- **Exercise aim**
Extend the passage below on the Sultanate of Buton, beginning directly after its last sentence.

- **Quoted passage**
▼▼▼
Former sultanate in Indonesia

The Sultanate of Buton was an indigenous sultanate in what is today Indonesia. It used to rule over Buton island and adjacent areas within present-day Southeast Sulawesi province. It was a constitutional monarchy with its own written constitution and law, complete with bodies acting as a legislature, a system of judiciary, and executive power.

== Early history ==
The islands that comprised the sultanate's territory were called Liwuto Pataanguna, meaning "Four Islands". People from the Buton Islands were called tukang besi, literally meaning "blacksmith". There are several versions of how people there were named this way, one from an oral story of a Dutch man who arrived on the islands and was surprised to find almost everyone using iron tools, hence he named it Toekang Besi Eilanden. Another version suggests that it was from another kingdom within the region named the kingdom of Tukabessi.

The Islands of Buton were mentioned in the Nagarakretagama and the Palapa oath, suggesting that the islands were once under the influence of Majapahit. Initially, the kingdom was believed have been founded by Mia Patamiana (the four people) named Sipanjonga, Simalui, Sitamanajo, and Sijawangkati from the Malay Peninsula. They founded the settlement named Wolio (today part of Baubau city) and formed the traditional four small regions called Limbo consisting of Gundu-gundu, Barangkatopa, Peropa, and Baluwu. Each was led by a bonto which later known as patalimbona. These four Limbo along with the other small kingdoms of Tobe-tobe, Kamaru, Wabula, Todanga, and Batauga, joined together and elected the first ruler around the 1300s, named Wa Kaa kaa (that sister) . She was married to Si Batara, believed to be of Majapahit descent. Before the kingdom converted to Islam. The first king that converted to Islam was King La Kilaponto, later renamed Sultan Murhum Kaimuddin Khalifatul Khamis after his conversion an ascension in Buton. The Kingdom of Buton officially converted to Islam under his reign, with the help of a scholar from the Johor Sultanate. This person is believed to be the same person as La Kilaponto ruler of Muna Kingdom, La Tolaki mokole (ruler) of Konawe, as well as the figure of Halu Oleo.
▲▲▲
- **Listed records**
▼▼▼
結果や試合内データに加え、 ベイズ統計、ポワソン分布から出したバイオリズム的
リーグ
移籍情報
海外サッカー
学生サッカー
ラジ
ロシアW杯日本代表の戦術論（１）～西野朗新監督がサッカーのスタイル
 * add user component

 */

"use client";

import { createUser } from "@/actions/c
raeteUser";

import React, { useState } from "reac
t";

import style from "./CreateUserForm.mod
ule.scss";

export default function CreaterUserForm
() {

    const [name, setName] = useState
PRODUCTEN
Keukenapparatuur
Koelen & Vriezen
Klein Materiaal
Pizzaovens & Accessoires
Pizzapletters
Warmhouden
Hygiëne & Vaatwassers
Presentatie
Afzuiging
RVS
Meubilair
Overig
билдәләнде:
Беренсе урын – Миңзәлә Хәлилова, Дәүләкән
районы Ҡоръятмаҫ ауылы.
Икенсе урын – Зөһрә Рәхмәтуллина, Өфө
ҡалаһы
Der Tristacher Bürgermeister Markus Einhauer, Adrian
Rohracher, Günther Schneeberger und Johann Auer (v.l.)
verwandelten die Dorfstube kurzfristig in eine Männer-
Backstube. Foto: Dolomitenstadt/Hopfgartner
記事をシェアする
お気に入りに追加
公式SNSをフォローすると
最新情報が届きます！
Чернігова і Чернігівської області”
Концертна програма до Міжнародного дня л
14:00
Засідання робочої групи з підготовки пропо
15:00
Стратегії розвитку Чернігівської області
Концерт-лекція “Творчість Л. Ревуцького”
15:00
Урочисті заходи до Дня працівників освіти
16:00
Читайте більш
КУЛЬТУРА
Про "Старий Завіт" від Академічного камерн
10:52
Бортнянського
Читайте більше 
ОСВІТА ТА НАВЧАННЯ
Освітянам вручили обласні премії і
▲▲▲
- **Task result**
The sultanate came under Dutch administration in the aftermath of Asyikin–Brugman Treaty.

== Constitutional monarchy ==
Unlike other kingdoms and sultanates in the region, the Sultanate of Buton was a constitutional monarchy. The constitution was written and named Murtabat Tujuh. This constitution was formalized by Sultan La Elangi (1597–1631) and did not change much until the sultanate was abolished.

== Legacy ==
During the 16th century, the city of Baubau had heavy fortifications which today is the Buton Palace Fortress, a popular tourist attraction in the region.